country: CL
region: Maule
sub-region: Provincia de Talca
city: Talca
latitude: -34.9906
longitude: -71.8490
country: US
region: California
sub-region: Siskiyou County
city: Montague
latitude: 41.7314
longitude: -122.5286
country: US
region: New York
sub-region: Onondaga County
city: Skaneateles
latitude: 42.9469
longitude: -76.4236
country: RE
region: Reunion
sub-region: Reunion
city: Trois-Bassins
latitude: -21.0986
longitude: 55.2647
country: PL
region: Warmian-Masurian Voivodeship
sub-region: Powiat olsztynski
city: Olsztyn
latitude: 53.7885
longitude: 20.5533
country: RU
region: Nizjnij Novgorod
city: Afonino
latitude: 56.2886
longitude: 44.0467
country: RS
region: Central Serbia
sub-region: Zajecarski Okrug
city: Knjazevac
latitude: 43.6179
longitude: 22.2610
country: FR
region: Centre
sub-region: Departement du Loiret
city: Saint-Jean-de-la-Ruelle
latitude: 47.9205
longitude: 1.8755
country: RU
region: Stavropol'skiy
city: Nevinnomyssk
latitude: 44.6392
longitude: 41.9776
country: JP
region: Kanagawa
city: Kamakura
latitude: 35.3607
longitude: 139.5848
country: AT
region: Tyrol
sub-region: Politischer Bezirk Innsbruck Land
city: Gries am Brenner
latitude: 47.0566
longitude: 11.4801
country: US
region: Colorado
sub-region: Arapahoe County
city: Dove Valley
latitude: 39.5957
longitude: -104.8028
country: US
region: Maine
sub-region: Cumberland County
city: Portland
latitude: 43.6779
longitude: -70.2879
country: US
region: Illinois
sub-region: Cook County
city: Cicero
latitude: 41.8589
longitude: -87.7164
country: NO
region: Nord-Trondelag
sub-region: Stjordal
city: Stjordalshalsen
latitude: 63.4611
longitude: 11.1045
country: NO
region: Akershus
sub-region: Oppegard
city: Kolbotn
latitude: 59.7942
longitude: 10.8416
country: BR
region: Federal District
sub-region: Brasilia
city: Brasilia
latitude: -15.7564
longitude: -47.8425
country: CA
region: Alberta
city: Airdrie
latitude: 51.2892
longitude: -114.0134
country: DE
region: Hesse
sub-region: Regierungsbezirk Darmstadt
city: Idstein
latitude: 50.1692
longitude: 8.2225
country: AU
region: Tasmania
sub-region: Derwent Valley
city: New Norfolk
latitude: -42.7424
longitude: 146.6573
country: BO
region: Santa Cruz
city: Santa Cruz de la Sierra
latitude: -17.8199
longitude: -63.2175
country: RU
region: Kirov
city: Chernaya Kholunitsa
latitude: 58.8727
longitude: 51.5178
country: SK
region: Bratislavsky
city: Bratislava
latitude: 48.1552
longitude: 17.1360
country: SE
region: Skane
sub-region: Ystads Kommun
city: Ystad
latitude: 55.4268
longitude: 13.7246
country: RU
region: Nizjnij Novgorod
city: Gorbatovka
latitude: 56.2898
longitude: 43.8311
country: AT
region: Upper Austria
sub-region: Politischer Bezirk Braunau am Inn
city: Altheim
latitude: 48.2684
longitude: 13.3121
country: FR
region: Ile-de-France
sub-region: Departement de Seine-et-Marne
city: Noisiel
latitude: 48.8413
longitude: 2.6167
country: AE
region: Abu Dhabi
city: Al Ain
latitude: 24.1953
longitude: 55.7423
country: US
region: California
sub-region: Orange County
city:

■ ■ ■ ■

Duplicate the lines above, starting at the line that contains "city: Olsztyn" and ending at the line that contains "city: Santa Cruz de la Sierra", with both of those lines included.

_Response:_
city: Olsztyn
latitude: 53.7885
longitude: 20.5533
country: RU
region: Nizjnij Novgorod
city: Afonino
latitude: 56.2886
longitude: 44.0467
country: RS
region: Central Serbia
sub-region: Zajecarski Okrug
city: Knjazevac
latitude: 43.6179
longitude: 22.2610
country: FR
region: Centre
sub-region: Departement du Loiret
city: Saint-Jean-de-la-Ruelle
latitude: 47.9205
longitude: 1.8755
country: RU
region: Stavropol'skiy
city: Nevinnomyssk
latitude: 44.6392
longitude: 41.9776
country: JP
region: Kanagawa
city: Kamakura
latitude: 35.3607
longitude: 139.5848
country: AT
region: Tyrol
sub-region: Politischer Bezirk Innsbruck Land
city: Gries am Brenner
latitude: 47.0566
longitude: 11.4801
country: US
region: Colorado
sub-region: Arapahoe County
city: Dove Valley
latitude: 39.5957
longitude: -104.8028
country: US
region: Maine
sub-region: Cumberland County
city: Portland
latitude: 43.6779
longitude: -70.2879
country: US
region: Illinois
sub-region: Cook County
city: Cicero
latitude: 41.8589
longitude: -87.7164
country: NO
region: Nord-Trondelag
sub-region: Stjordal
city: Stjordalshalsen
latitude: 63.4611
longitude: 11.1045
country: NO
region: Akershus
sub-region: Oppegard
city: Kolbotn
latitude: 59.7942
longitude: 10.8416
country: BR
region: Federal District
sub-region: Brasilia
city: Brasilia
latitude: -15.7564
longitude: -47.8425
country: CA
region: Alberta
city: Airdrie
latitude: 51.2892
longitude: -114.0134
country: DE
region: Hesse
sub-region: Regierungsbezirk Darmstadt
city: Idstein
latitude: 50.1692
longitude: 8.2225
country: AU
region: Tasmania
sub-region: Derwent Valley
city: New Norfolk
latitude: -42.7424
longitude: 146.6573
country: BO
region: Santa Cruz
city: Santa Cruz de la Sierra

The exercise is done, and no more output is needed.